The dolsot bipimbap was exactly as I remembered it. Fresh vegetables, crackling rice, and the right amount of spice. My first bite took me back in time.

The next evening, for dinner, I returned to Sinpo Woori Mandoo for another favourite dish, maemil soba, which is actually Japanese in origin. Black noodles are served next to a bowl of ice-cold broth. On the side is minced garlic and wasabi paste. You take one batch of noodles and dunk it in the broth, and add the garlic and wasabi to taste.


One of the things I also loved about Sinpo (pronounced shin-po) was the side dishes: a yellow, sweet, pickled radish, and kimchi that is crispy and hasn't fermented.

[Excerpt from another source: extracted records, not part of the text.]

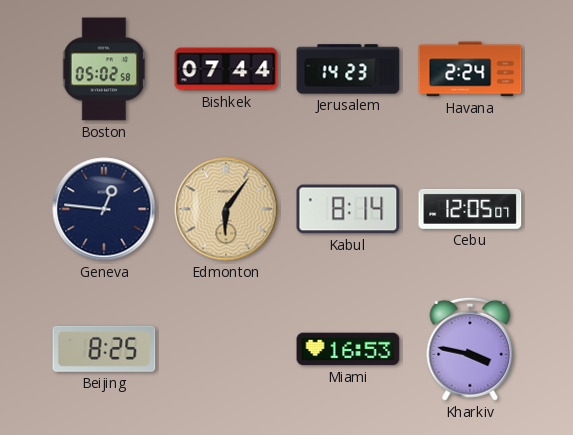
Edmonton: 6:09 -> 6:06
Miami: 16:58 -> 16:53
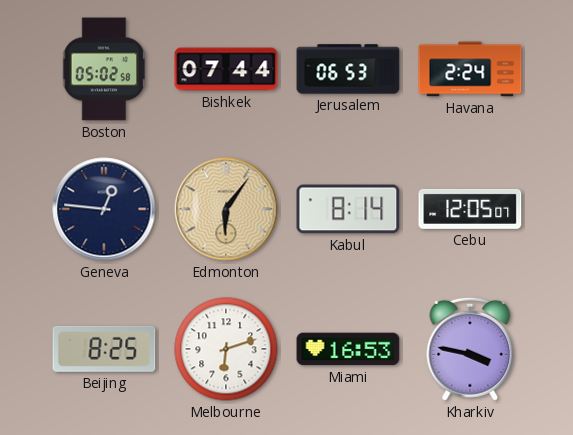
Jerusalem: 14:23 -> 06:53
Melbourne: none -> 6:12
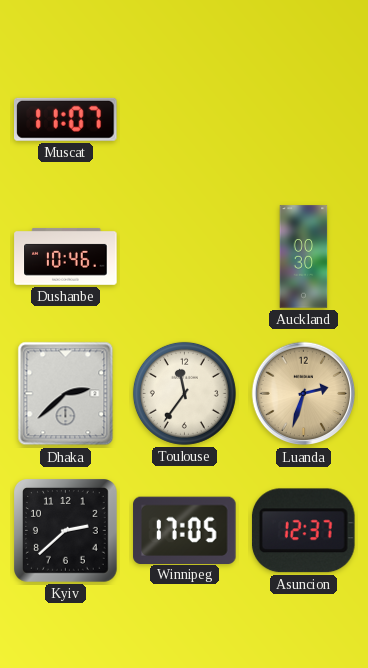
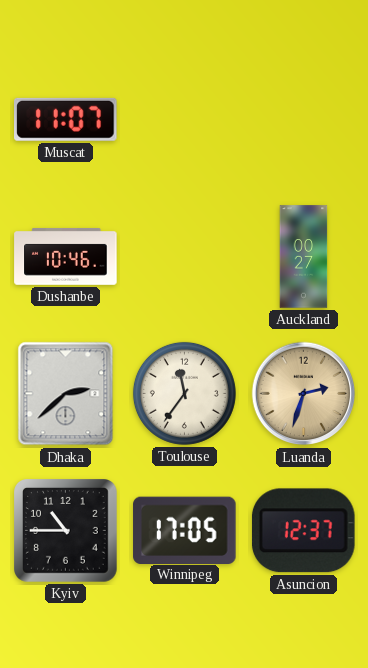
Auckland: 00:30 -> 00:27
Kyiv: 2:38 -> 10:45
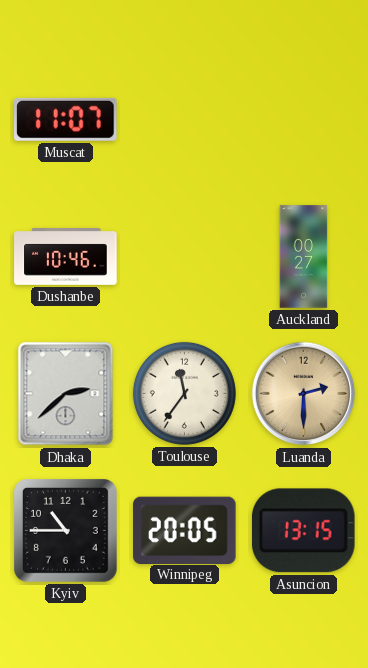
Luanda: 2:33 -> 2:30
Winnipeg: 17:05 -> 20:05
Asuncion: 12:37 -> 13:15
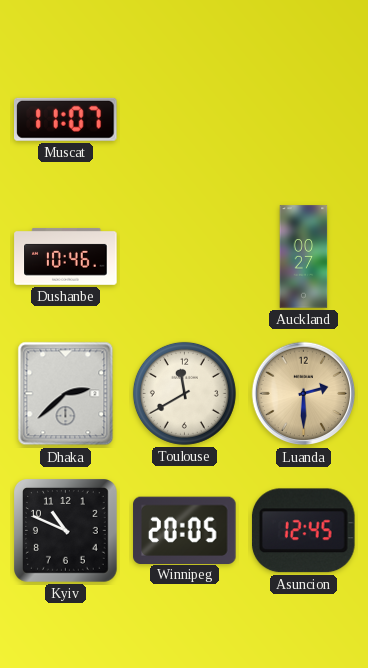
Toulouse: 11:36 -> 11:40
Kyiv: 10:45 -> 10:49
Asuncion: 13:15 -> 12:45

One evening, as I was contemplating dinner, I had an overwhelming craving for duk-kalbi, a barbecue beef that is wrapped in a lettuce leaf with a variety of side dishes and a pepper paste, samjang. I searched Google for the best duk-kalbi restaurant near me, and there was one in the Hanok Village, less than 10 minutes on foot from my Airbnb. Being in the heart of the tourist zone, however, it wasn't cheap.

But it was worth it.


 
The beef was so succulent and the side dishes fresh and tasty. I even ordered a bottle of a traditional drink, mokoli, which is like a mild, semi-fermented rice wine. It has a milky appearance and the bottle must be shaken well before you pour each serving. It is served in a small bowl, and you must swirl it before each sip.

It was one of my best meals in Chŏnju and I have a story to share, of my experience while I ate, but I'll save that for tomorrow.

There's only one dish that I sought on my trip but never found. It's a bean-paste soup with mussels, called dwen-jahn djigae. Thankfully, we have it at the Korean restaurant in Ottawa, and I plan to satisfy that craving very soon.